## BLOC DE TEXTE

···

À la suite du groupe « Appel à agir », le collectif des anciens cadres, notables, et dignitaires de la République a rompu le silence, le 18 mai 2019, au sujet de la crise multidimensionnelle et multisectorielle qui accable le pays, depuis août 2016 et encore plus depuis l’indisponibilité temporaire « trop prolongée d’Ali Bongo ».
Estimant ne plus pouvoir se taire devant ce qu’ils qualifient de « ruine de nos valeurs » ayant permis tous les « abus, les errements et toutes les perversions qui sont la marque de fabrique de notre modèle sociétal actuel » et en raison de leur responsabilité d’anciens devant l’histoire et le peuple gabonais, les membres du collectif des anciens cadres, notables et dignitaires de la République ont décidé, le 18 mai dernier, devant les forces vives de la nation, de rompre avec le silence et de se lever contre l’indisponibilité temporaire « trop prolongée d’Ali Bongo ».

···

## DONNÉES ÉTUDIÉES

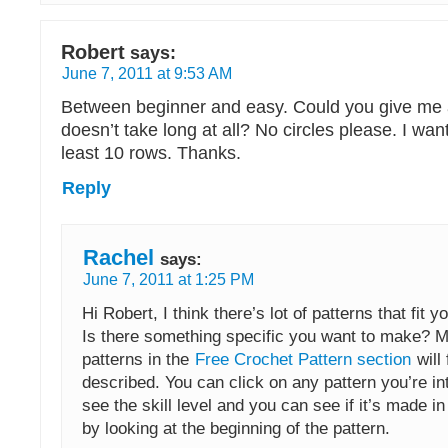
Robert
says:
June 7, 2011 at 9:53 AM
Between beginner and easy. Could you give me a
doesn’t take long at all? No circles please. I want
least 10 rows. Thanks.
Reply
Rachel
says:
June 7, 2011 at 1:25 PM
Hi Robert, I think there’s lot of patterns that fit y
Is there something specific you want to make? M
patterns in the
Free Crochet Pattern section
will 
described. You can click on any pattern you’re in
see the skill level and you can see if it’s made i
by looking at the beginning of the pattern.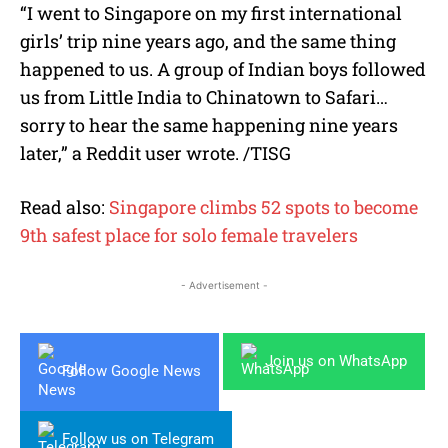
“I went to Singapore on my first international
girls’ trip nine years ago, and the same thing
happened to us. A group of Indian boys followed
us from Little India to Chinatown to Safari…
sorry to hear the same happening nine years
later,” a Reddit user wrote. /TISG
Read also:
Singapore climbs 52 spots to become
9th safest place for solo female travelers
- Advertisement -
Join us on WhatsApp
Follow Google News
Follow us on Telegram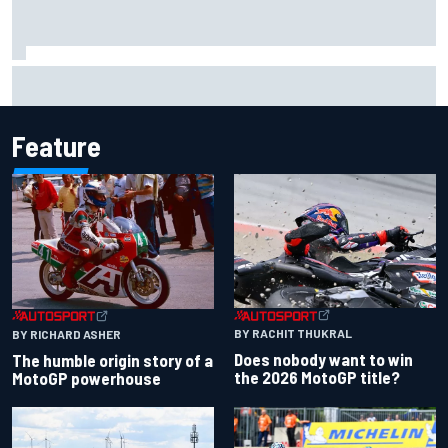
Report: Sergio Perez's management in Williams talks as
Carlos Sainz's future remains unclear
Feature
BY RACHIT THUKRAL
BY RICHARD ASHER
Does nobody want to win
The humble origin story of a
the 2026 MotoGP title?
MotoGP powerhouse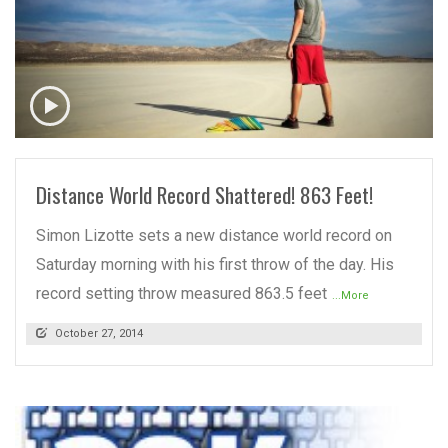
READ MORE
Distance World Record Shattered! 863 Feet!
Simon Lizotte sets a new distance world record on
Saturday morning with his first throw of the day. His
record setting throw measured 863.5 feet
...More
October 27, 2014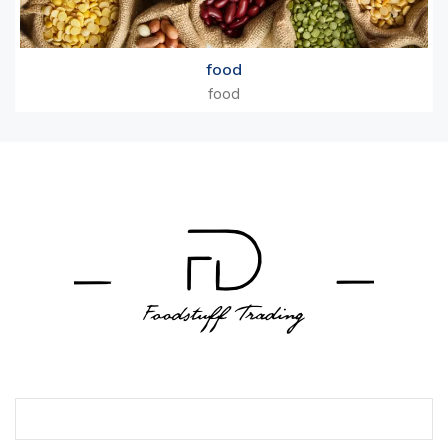
food
food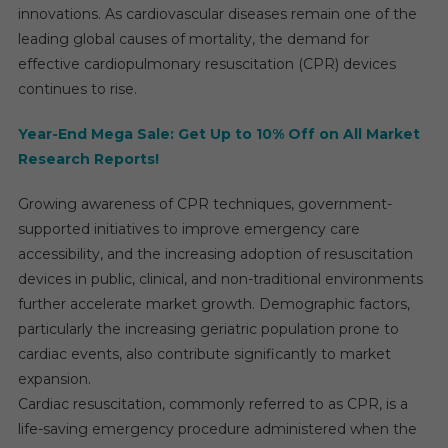
innovations. As cardiovascular diseases remain one of the
leading global causes of mortality, the demand for
effective cardiopulmonary resuscitation (CPR) devices
continues to rise.
Year-End Mega Sale: Get Up to 10% Off on All Market
Research Reports!
Growing awareness of CPR techniques, government-
supported initiatives to improve emergency care
accessibility, and the increasing adoption of resuscitation
devices in public, clinical, and non-traditional environments
further accelerate market growth. Demographic factors,
particularly the increasing geriatric population prone to
cardiac events, also contribute significantly to market
expansion.
Cardiac resuscitation, commonly referred to as CPR, is a
life-saving emergency procedure administered when the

···

## CONSIGNE
Citez intégralement le texte ci-dessus sur la prise de parole du collectif des anciens cadres, notables et dignitaires de la République, sans y changer un seul mot.

## SOLUTION PROPOSÉE
À la suite du groupe « Appel à agir », le collectif des anciens cadres, notables, et dignitaires de la République a rompu le silence, le 18 mai 2019, au sujet de la crise multidimensionnelle et multisectorielle qui accable le pays, depuis août 2016 et encore plus depuis l’indisponibilité temporaire « trop prolongée d’Ali Bongo ».
Estimant ne plus pouvoir se taire devant ce qu’ils qualifient de « ruine de nos valeurs » ayant permis tous les « abus, les errements et toutes les perversions qui sont la marque de fabrique de notre modèle sociétal actuel » et en raison de leur responsabilité d’anciens devant l’histoire et le peuple gabonais, les membres du collectif des anciens cadres, notables et dignitaires de la République ont décidé, le 18 mai dernier, devant les forces vives de la nation, de rompre avec le silence et de se lever contre l’indisponibilité temporaire « trop prolongée d’Ali Bongo ».